A 2 años del vejamen a la Sangre de Cristo

Hace dos años fue una vez más ultrajada la Iglesia católica en Nicaragua, pero esa vez la saña y el sentido de la maldad de sus hechores fue más allá: agredieron, atacaron e incendiaron la capilla de la Sangre de Cristo en la Catedral de Managua, con artefactos explosivos, el cual fue catalogado por miembros del gobierno sandinista como un accidente.

Fue un hecho repudiable para la comunidad creyente nacional e internacional devota de la Sangre de Cristo, o sea para nosotros, temerosos de Jesucristo nuestro Señor, y que simboliza su vida para la remisión de los pecados.

Esa vez no obstante no fue la primera en la que se ha atacado a la Iglesia católica, ya en los 80 hubo de parte de la llamada revolución sandinista y sus seguidores confrontaciones hacia ella, habiendo demostrado personeros de ese nuevo sistema su rencor y odio hacia curas, obispos, a la propia feligresía. Y hasta a su santidad Juan Pablo Segundo en su primer viaje a Nicaragua, quien fue abucheado  cuando seguidores de los comandantes intentaron manipularlo pidiéndole una oración para unas personas fallecidas en el conflicto armado provocado por ellos mismos. En esa ocasión, fueron muchas las organizaciones, miembros de la Iglesia católica y ciudadanos a título personal, que repudiaron ese hecho.

Recordemos que la pandemia del coronavirus estaba en su apogeo y que no habían respuestas fehacientes de que el Gobierno estaba manejando bien la situación, por lo que el grave atentado contra la Sangre de Cristo fue visto como una de las tantas movidas que los gobiernos hacen cuando tratan de desviar la atención para evadir sus responsabilidades como gobernantes ante los desafíos que la administración enfrenta.

La experta en temas de seguridad pública y socióloga Elvira Cuadra dijo que el ataque a la Catedral había sido una muestra de que la crisis sanitaria y humana por el covid tenía mal visto al Gobierno, estimando que esa acción, como tantas en esa tendencia de desvío, eran «actos desesperados», aunque bien calculados, de violencia para desviar la atención ante las secuelas del virus.

Pero además, por otros problemas como efectos colaterales del mismo, tales como los contagios excesivos, más la criminalidad, la inseguridad, los ataques a los excarcelados de la insurrección de abril de 2018 y a otros líderes políticos, por lo cual dijo de manera fulminante que ese hecho en la Catedral y los demás contra la Iglesia católica eran parte de una agenda «macabra».

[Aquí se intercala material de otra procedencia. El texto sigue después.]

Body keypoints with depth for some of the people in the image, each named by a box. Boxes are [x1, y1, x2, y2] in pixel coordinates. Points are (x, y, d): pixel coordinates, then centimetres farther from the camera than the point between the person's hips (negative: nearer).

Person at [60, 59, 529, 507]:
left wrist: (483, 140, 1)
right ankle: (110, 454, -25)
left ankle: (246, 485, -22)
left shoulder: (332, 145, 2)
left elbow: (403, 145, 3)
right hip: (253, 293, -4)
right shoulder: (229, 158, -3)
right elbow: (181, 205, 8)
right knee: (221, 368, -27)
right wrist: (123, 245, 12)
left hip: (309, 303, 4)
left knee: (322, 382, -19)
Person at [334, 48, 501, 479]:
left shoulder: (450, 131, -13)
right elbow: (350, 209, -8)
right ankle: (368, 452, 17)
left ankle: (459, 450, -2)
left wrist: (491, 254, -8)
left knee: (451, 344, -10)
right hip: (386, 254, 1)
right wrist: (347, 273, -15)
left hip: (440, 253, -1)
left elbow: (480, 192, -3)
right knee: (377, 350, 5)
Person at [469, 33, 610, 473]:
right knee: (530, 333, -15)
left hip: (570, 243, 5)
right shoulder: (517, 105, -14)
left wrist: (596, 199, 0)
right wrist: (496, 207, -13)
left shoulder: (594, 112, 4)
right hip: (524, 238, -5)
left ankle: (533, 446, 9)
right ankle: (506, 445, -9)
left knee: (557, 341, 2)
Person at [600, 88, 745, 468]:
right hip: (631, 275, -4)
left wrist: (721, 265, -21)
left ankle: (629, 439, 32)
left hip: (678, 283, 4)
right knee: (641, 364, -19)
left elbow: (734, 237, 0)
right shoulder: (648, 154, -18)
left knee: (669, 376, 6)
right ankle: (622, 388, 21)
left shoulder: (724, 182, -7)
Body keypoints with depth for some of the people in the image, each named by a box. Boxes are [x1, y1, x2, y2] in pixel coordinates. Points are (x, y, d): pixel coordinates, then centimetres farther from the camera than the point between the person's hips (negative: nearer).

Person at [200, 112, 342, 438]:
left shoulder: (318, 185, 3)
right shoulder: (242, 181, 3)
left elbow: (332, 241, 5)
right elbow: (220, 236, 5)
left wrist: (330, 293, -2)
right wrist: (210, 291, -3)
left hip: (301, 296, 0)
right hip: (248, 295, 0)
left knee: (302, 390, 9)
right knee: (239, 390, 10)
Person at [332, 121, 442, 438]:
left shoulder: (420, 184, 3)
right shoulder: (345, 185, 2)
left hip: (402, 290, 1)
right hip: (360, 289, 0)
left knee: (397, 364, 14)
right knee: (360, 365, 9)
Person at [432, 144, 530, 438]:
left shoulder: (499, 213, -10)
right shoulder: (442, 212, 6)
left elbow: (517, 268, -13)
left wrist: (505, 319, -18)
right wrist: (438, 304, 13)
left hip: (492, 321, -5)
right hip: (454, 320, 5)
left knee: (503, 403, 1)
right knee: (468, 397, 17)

Pero siempre desde 1979 los nicaragüenses hemos estado dentro de una burbuja de esa agenda del mal, pues recordemos tantos abusos y chantajes a sacerdotes en Managua y el resto del país. Como aquel hecho bochornoso a monseñor Carballo y en el que estuvieron involucrados no solo los comandantes sino hasta otros sandinistas supuestamente preparados, supuestamente humanistas y convincentes de que lo que la revolución hacía era lo correcto. Igual que en Cuba, pues el modelo se copió hasta en los tonos de voz, en las consignas y en todas aquellas estrategias para contener a los sectores opositores, o que sencillamente no comulgaban con los postulados de la revolución.

Este 31 de julio recién pasado, los católicos, junto al gran pueblo mariano hemos recordado ese sacrilegio, conscientes de que sin ánimos de venganza vendrán verdaderos días de paz y concordia entre los nicaragüenses, en donde campee la justicia divina y  jamás, pero nunca jamás, se vuelvan a profanar templos de fe, sean católicos o de otra religión.

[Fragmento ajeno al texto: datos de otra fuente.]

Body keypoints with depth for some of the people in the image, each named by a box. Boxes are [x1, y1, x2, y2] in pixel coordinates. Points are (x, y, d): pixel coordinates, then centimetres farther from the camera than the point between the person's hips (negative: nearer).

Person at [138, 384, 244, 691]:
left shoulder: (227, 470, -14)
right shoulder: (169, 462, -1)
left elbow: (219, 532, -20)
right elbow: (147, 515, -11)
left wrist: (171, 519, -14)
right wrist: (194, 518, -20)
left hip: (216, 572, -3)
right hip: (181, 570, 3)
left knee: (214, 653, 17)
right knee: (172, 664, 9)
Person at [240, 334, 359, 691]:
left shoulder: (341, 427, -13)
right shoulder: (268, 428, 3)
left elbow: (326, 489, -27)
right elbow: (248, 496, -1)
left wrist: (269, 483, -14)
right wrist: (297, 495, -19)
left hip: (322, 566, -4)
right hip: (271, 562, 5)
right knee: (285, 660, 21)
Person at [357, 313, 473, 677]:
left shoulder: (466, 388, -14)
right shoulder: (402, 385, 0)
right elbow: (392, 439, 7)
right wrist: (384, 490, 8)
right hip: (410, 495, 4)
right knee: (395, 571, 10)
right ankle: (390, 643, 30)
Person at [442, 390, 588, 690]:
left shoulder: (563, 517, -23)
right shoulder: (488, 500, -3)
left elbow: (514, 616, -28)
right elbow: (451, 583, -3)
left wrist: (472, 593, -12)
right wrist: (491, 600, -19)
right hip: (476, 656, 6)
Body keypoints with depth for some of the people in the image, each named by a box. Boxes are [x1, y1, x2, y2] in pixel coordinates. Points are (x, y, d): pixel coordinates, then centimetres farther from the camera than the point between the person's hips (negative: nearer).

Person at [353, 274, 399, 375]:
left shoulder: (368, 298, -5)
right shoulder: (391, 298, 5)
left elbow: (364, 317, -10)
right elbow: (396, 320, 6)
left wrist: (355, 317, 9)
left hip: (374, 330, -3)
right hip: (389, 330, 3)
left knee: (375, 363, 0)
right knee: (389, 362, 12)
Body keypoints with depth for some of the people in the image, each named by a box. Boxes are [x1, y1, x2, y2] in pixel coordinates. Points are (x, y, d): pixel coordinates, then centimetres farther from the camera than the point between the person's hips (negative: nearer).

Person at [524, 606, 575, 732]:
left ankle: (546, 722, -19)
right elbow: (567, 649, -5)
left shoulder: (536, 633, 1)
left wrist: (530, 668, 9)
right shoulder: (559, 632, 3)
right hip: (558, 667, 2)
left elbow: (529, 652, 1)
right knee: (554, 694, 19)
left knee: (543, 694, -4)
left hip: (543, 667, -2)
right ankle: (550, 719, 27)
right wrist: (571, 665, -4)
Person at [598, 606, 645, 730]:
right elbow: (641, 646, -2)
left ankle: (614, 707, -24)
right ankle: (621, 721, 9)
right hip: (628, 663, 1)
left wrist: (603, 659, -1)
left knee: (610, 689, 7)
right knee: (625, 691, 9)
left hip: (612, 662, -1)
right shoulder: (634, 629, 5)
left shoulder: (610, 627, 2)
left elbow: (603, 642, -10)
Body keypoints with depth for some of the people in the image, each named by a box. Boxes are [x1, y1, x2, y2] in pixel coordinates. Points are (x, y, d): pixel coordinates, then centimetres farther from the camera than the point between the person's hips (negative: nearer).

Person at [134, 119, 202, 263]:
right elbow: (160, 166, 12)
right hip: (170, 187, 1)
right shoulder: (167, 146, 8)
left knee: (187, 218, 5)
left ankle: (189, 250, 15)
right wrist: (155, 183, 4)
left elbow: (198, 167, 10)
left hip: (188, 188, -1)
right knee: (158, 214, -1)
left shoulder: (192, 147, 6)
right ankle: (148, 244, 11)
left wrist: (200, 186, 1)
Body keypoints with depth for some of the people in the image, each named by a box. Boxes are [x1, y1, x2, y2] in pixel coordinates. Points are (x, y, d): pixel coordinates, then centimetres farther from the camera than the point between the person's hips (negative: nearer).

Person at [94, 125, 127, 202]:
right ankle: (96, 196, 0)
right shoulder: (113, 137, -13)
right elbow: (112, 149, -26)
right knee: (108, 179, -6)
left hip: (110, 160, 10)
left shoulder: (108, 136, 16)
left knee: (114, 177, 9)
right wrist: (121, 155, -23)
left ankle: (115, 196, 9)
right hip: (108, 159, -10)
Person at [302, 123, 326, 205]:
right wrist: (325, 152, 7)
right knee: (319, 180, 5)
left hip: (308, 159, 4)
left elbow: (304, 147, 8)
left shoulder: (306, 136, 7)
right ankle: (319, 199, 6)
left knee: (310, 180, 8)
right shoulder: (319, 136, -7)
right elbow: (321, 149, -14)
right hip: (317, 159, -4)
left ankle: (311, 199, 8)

Nicaragua ha sufrido mucho y nuestra Iglesia siempre ha estado al lado de su pueblo, mano a mano, en estas difíciles circunstancias que nos han tocado vivir, con emigraciones forzadas, con desempleo, con garantías constitucionales fallidas y con grandes ausencias de democracia y libertad, por todo ello es bueno mantener la fe y la persistencia en Nuestro Señor Jesucristo, de que con la mano de Dios, lograremos salir de este atolladero.

¡Viva Cristo Rey! ¡Viva nuestra bendita Sangre de Cristo! La autora es ciudadana estadounidense nacida en Nicaragua. Empresaria, emprendedora y defensora de los Derechos Humanos. Actualmente se ha postulado como candidata a comisionada por el Condado de Miami.